- YOUR ASSIGNMENT: What lines in the material hold the string "left"? Copy out each of them.

- MATERIAL FOR THIS EXERCISE:
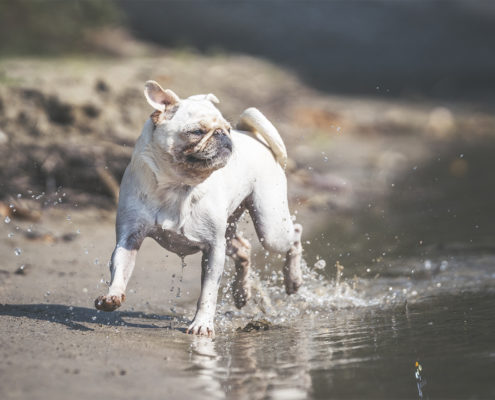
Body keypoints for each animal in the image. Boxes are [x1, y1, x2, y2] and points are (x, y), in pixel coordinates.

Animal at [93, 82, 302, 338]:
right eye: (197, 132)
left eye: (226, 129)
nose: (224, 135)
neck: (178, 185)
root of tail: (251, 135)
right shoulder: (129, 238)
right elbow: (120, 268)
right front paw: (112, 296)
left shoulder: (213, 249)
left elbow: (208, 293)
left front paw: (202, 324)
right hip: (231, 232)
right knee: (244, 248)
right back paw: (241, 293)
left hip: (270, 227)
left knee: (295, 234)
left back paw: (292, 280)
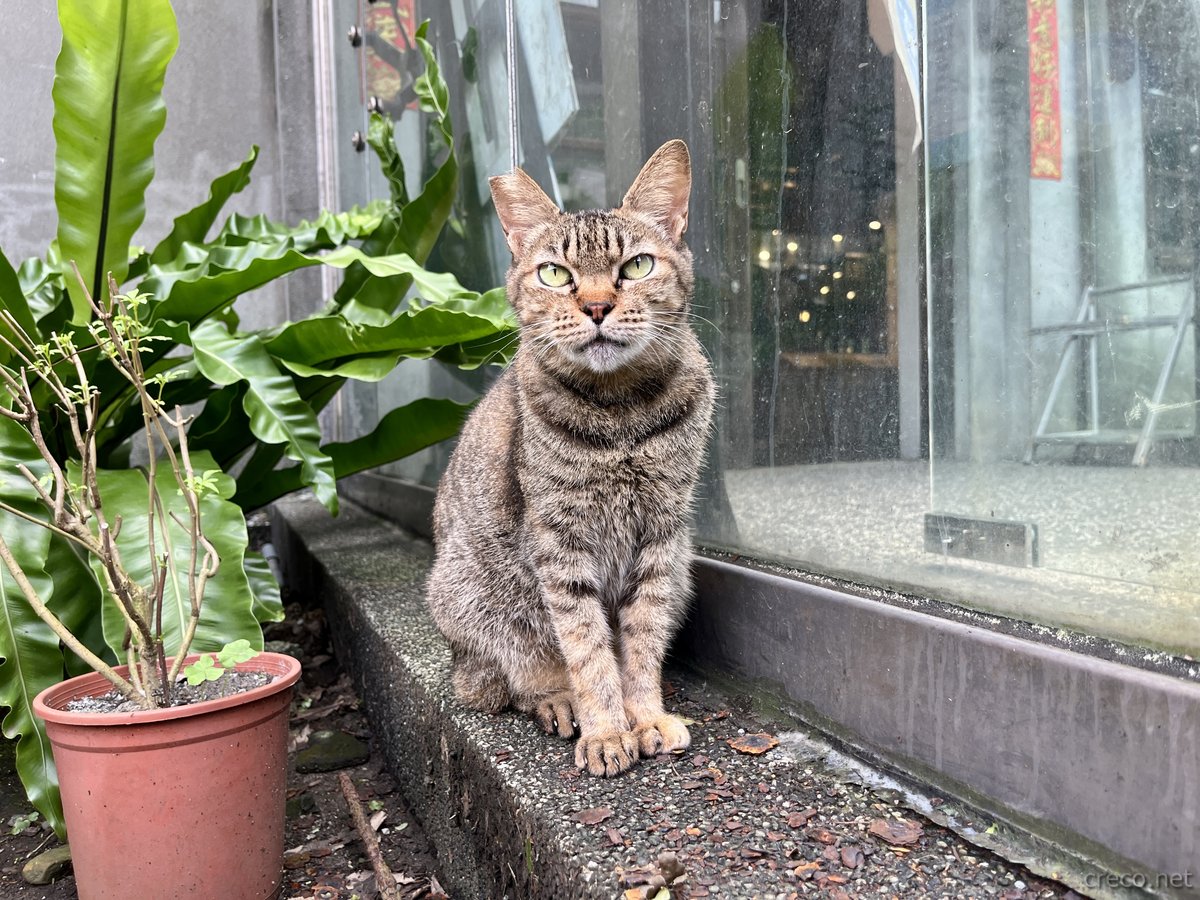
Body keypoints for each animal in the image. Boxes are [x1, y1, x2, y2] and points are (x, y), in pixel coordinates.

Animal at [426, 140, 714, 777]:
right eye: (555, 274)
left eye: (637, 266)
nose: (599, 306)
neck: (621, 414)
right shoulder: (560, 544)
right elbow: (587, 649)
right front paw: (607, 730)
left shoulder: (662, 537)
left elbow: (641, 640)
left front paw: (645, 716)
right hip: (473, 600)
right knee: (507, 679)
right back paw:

- WRITTEN SOLUTION:
left eye: (226, 129)
left shoulder: (213, 249)
left elbow: (208, 293)
left front paw: (202, 324)
left hip: (270, 227)
left knee: (295, 234)
left back paw: (292, 280)
left eye: (637, 266)
left shoulder: (662, 537)
left elbow: (641, 640)
left front paw: (645, 716)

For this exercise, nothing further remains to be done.